「このような事態を招き、心から深くお詫び申し上げる」
水島藤一郎理事長は3日の衆院厚生労働委員会で冒頭のように謝罪した。しかし、頭を下げてすむ問題ではない。犯罪に利用されかねない重要情報を預かっている緊張感に欠ける。
同機構は公的年金の運営業務を担う特殊法人で、国から委託を受ける。全国に地方ブロック9か所、年金事務所312か所の拠点を持つ。旧社会保険庁は、消えた年金問題や年金流用などが相次いだことから廃止。
‘10 年1月、同庁の業務を引き継いで誕生したものの、再び、信頼を裏切った。
「旧社保庁の職員を再雇用し、看板をつけ替えただけ。体質改善ができていない。その証拠に、水島理事長が国会の集中審議で再発防止策のひとつに挙げたのは、個人情報を扱う端末でインターネット接続を禁止することだった。そんなことはキホンの『キ』。そこからか、という感じだ」(全国紙社会部記者)
同機構によると、今回流出した個人情報は約125万件。最も多いパターンは「基礎年金番号と氏名、生年月日」の組み合わせで約116万7000件、「基礎年金番号と氏名、生年月日、住所」が約5万2000件、「基礎年金番号と氏名」が約3万1000件となっている。被害はさらに増える可能性がある。
なぜ、大量の個人情報が外部に漏れてしまったのか。同機構によると、職員が外部から来た電子メールの添付ファイルを開封したことでウイルスに感染し、不正アクセスを許した。一時的に職員間で共有するフォルダに保存していた個人情報の一部が流出したという。
現在は、ウイルスに感染したパソコンを隔離し、契約しているウイルス対策ソフト会社に解析を依頼している。検知したウイルスを取り除く作業も進めている。さらに、同機構の全拠点でインターネットへの接続を遮断した。
なぜ、外部から送られてきた電子メールの添付ファイルを不用意に開封したのか。
インターネット・セキュリティーに詳しい『電経新聞』の北島圭社長は、今回のウイルスは「標的型」であり、『特定の情報』や『特定の組織』を狙って行われるサイバー攻撃ではないかと指摘する。
「今回のウイルスは俗に言う『やりとり型攻撃』、つまり、メールのやりとりを通じてウイルスを送り込む攻撃だ。
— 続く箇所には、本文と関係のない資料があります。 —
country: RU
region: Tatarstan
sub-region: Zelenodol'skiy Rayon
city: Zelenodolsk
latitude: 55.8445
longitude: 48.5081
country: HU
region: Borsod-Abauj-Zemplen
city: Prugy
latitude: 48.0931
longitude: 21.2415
ウイルスの仕込まれた添付ファイル付きメールを受信した後、職員が添付ファイルを開いてしまい不正アクセスが実行されたようだ。ハッカーが問い合わせや苦情・陳情などを装ったメールを送信し、職員が業務の一環としてメールを開き情報流出が起こった」
つまり、まんまとダマされたということ。一部報道によると、ウイルスが添付されたメールの件名は、厚生労働省が公表している年金関係の文書「厚生年金基金制度の見直しについて(試案)に関する意見」と同じだった。
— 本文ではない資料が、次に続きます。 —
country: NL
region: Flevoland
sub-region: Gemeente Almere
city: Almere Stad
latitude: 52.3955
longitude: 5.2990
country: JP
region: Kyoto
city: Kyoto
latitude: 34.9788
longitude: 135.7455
このメールを福岡県内の拠点に勤務する職員が5月8日に開封し不正アクセスがスタート。このとき、非公開のアドレスを収集した可能性がある。
同18日、東京本部の職員が非公開のアドレスに届いたメールのウイルス付き添付ファイルを開封してしまった。件名は8日とは異なり、関係者を装う工作がなされていた。
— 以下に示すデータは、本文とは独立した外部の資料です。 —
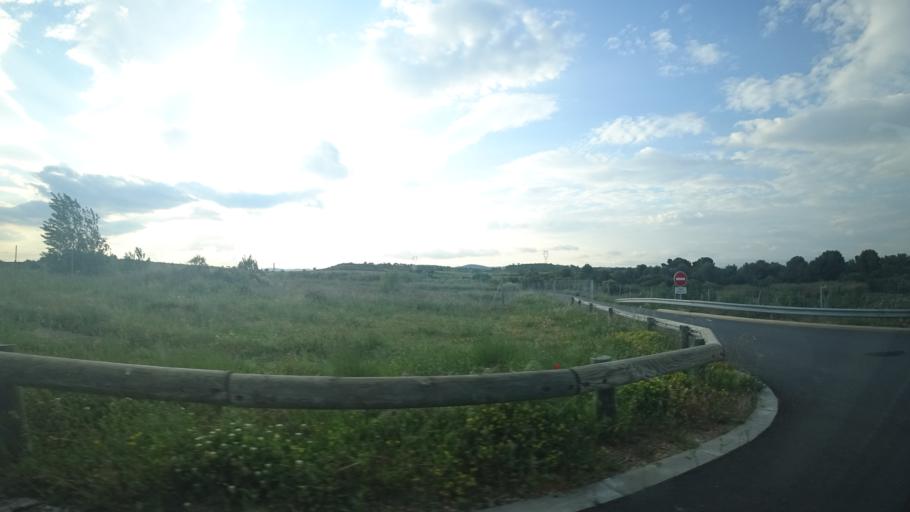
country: FR
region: Languedoc-Roussillon
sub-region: Departement de l'Herault
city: Paulhan
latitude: 43.5446
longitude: 3.4460
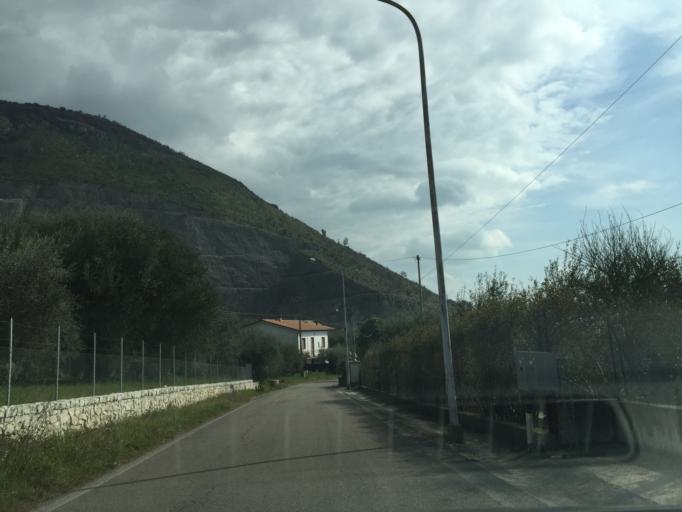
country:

サイバーセキュリティーの対策・対応を支援する一般社団法人『JPCERTコーディネーションセンター』の早期警戒グループマネジャー・満永拓邦さんは、こう指摘する。
「昨年8~9月ごろから急増している標的型攻撃のうち、『クラウディオメガ』と呼ばれる海外グループの手口と似ている。国内のウェブサイトにハッキングし、そこを“踏み台”に遠隔操作してターゲットの組織を狙うんです。日本のウェブサイトを経由することで攻撃元をたどりにくくするとともに、海外との通信が頻繁に発生しないため疑われにくい。攻撃側の狙いは機密データです」
満永さんによると、無差別にウイルスを送りつけるバラマキ型攻撃は被害者が多いため、ウイルスを収集して対応ワクチンをつくりやすい。しかし、標的型攻撃は狙いがピンポイントで、ウイルスも標的組織に向けたオリジナルなのでワクチンが間に合わないという。ウイルス対策ソフトだけで防ぐのは難しい。
被害の詳細や考えられる悪用は何か。委託元の厚労省に問い合わせると「本省では回答しない」とそっけない対応。同機構は対応に追われていたこともあり、「詳細は捜査中」と回答するのみだった。